Into the 21st century, it is necessary for Asia Pacific countries to continue to demonstrate that the presence of primary care will make a difference. Such information will strengthen the belief about cost effectiveness of primary care to patients, politicians, and practitioners themselves. This can be patient education programs like stopping smoking, targeting blood pressure control, or or avoiding complications via diabetes control. Even people with one stroke, one heart attack, or an admission for poorly controlled asthma, can be helped to prevent future episodes. The list of preventive care, primary or even tertiary, can go on.

Documentation of such interventions will prove beyond doubt the importance of prevention and reduction of health care costs. This is where practice-based research projects come in. And one can collaborate across countries to document such interventions. We can work collaboratively on case control studies on prevention in primary care – one arm documenting the outcome of usual care, and the other arm documenting primary care interventions in preventive care.

In rich and poor countries alike in the Asia Pacific region, prevention can be made to work to show the difference between its use and its non-use. And paramedical staff can provide the manpower substitution if there are no doctors.

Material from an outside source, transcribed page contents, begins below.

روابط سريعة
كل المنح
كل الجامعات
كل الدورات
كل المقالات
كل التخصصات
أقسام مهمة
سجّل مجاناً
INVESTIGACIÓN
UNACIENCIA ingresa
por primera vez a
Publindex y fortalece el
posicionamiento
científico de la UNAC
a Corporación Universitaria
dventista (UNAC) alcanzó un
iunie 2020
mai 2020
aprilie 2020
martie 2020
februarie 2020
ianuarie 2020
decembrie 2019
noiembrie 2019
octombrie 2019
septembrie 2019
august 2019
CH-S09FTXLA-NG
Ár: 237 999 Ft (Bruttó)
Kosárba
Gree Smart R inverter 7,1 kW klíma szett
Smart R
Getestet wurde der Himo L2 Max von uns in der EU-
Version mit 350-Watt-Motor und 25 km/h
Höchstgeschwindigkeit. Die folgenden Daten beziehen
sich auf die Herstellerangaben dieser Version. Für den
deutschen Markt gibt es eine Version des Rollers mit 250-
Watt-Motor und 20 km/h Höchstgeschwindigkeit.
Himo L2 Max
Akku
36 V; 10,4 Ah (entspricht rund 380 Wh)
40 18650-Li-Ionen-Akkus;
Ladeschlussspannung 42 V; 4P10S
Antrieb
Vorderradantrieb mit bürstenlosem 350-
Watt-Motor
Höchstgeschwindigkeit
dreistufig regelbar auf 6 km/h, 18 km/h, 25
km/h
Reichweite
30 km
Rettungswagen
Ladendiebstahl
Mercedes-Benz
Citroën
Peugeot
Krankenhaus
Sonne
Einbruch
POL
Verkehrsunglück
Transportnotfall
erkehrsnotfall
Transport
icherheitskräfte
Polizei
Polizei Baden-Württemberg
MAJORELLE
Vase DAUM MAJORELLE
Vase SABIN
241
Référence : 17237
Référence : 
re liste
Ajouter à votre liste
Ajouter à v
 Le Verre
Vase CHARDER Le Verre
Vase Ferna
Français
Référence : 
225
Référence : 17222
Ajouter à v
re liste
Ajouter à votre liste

The starting point will be the convergence of belief in the four Ps (patients, profession, politicians and policy makers and the press); that prevention is cost-effective but also requires resources and commitment to be ploughed into it to achieve results. All need to believe that prevention can be more effective and cost-saving than care after the disease has struck. We must see how to make the first step.

Towards unity for health

Health care today is fragmented into silos: the hospital, the community hospital, the primary care clinic, and the nursing home. Primary care doctors can begin the initiative to link the different sectors together through the spread of the vision of unity for health. Easier said than done, but we can always take the first step to link people and facilities together.

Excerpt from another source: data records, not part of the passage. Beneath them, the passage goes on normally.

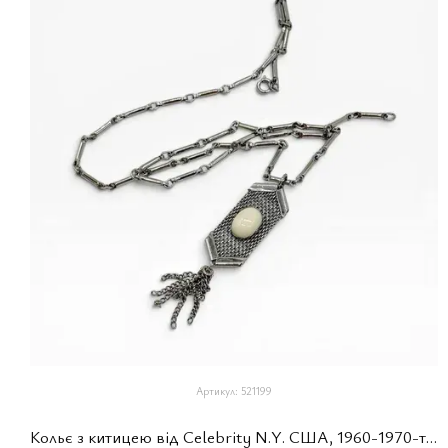
Артикул: 521199
Кольє з китицею від Celebrity N.Y. США, 1960-1970-ті роки.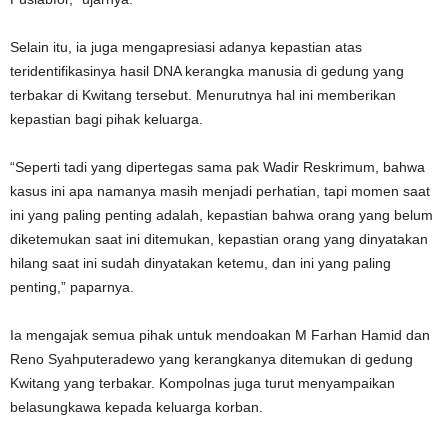
Selain itu, ia juga mengapresiasi adanya kepastian atas
teridentifikasinya hasil DNA kerangka manusia di gedung yang
terbakar di Kwitang tersebut. Menurutnya hal ini memberikan
kepastian bagi pihak keluarga.
“Seperti tadi yang dipertegas sama pak Wadir Reskrimum, bahwa
kasus ini apa namanya masih menjadi perhatian, tapi momen saat
ini yang paling penting adalah, kepastian bahwa orang yang belum
diketemukan saat ini ditemukan, kepastian orang yang dinyatakan
hilang saat ini sudah dinyatakan ketemu, dan ini yang paling
penting,” paparnya.
Ia mengajak semua pihak untuk mendoakan M Farhan Hamid dan
Reno Syahputeradewo yang kerangkanya ditemukan di gedung
Kwitang yang terbakar. Kompolnas juga turut menyampaikan
belasungkawa kepada keluarga korban.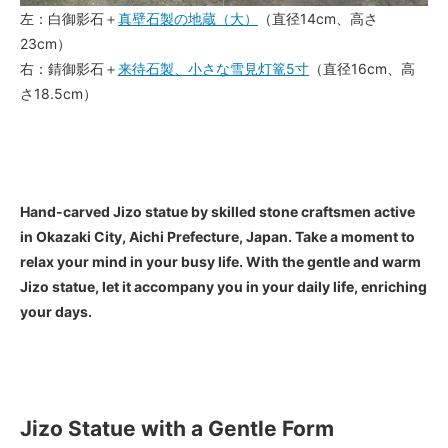
左：白御影石＋
真壁石製の地蔵（大）
（直径14cm、高さ
23cm）
右：錆御影石＋
来待石製、小さな雪見灯篭5寸
（直径16cm、高
さ18.5cm）
Hand-carved Jizo statue by skilled stone craftsmen active
in Okazaki City, Aichi Prefecture, Japan. Take a moment to
relax your mind in your busy life. With the gentle and warm
Jizo statue, let it accompany you in your daily life, enriching
your days.
Jizo Statue with a Gentle Form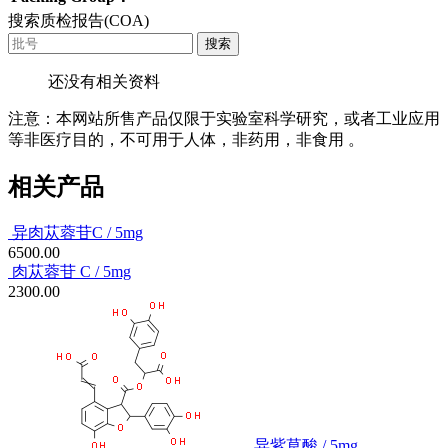
搜索质检报告(COA)
搜索
还没有相关资料
注意：本网站所售产品仅限于实验室科学研究，或者工业应用
等非医疗目的，不可用于人体，非药用，非食用 。
相关产品
异肉苁蓉苷C / 5mg
6500.00
肉苁蓉苷 C / 5mg
2300.00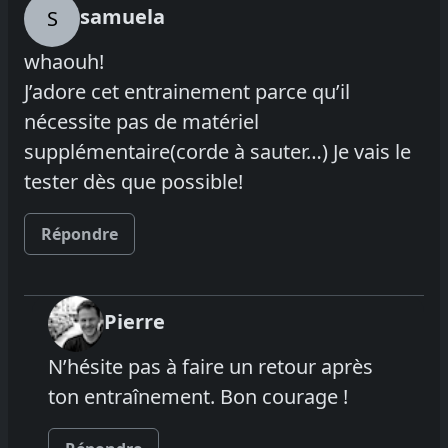
samuela
S
whaouh!
J’adore cet entrainement parce qu’il
nécessite pas de matériel
supplémentaire(corde à sauter…) Je vais le
tester dès que possible!
Répondre
Pierre
N’hésite pas à faire un retour après
ton entraînement. Bon courage !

Developing family medicine capability

Family medicine is the discipline that promotes personal, primary, continuing, comprehensive care of the individual in the context of family and community. Much thought, experience and paradigm have gone into the discipline to help its practitioners practice more effective primary care and beyond. Isn’t experience enough? Experience is important but not enough. We need to recognize that family medicine capability = GP experience + vocational training. Countries in the Asia Pacific region are now developing vocational training programmes for GPs to build capacity to be FPs (family physicians). Primary care survival will be more assured if its practitioners have a means to build capacity to treat more than cough and cold.

Working towards paying for performance

Paying for performance in the long run will be the way to go to sustain primary care and keep it alive. The patient needs to be convinced that paying the primary care doctor his due consultation fee keeps him alive. More importantly, it also keeps the patient alive by saving him from complications of chronic diseases, and also prevents many diseases from even occurring. The money he or she pays the primary care doctor may be more than before, but think of the savings from prevented morbidity and mortality. Employers, governments, and insurance funders need to recognize the long-term savings and be generous enough to pay primary care providers for their performance in keeping patients in total good health.


Conclusion

Primary care should be able to survive so long as every primary care practitioner is committed to keep the patient alive and thriving. This requires attention to the set of strategies in microsystem improvement and macrosystem reform. For a start, primary care providers can consider: starting with prevention, towards unity for health, developing family medicine capability, and working towards paying for performance. There is also a need to undertake relevant research to provide evidence in support of strategies of improvement.

Associate Professor Goh Lee Gan
Regional President
WONCA Asia Pacific Region
References

1 Bohenheimer T. Primary care – will it survive? N Engl J Med 2006; 355: 861–4.
2 Starfield B. Primary care and health. A cross-national comparison. JAMA 1991; 266: 2268–71.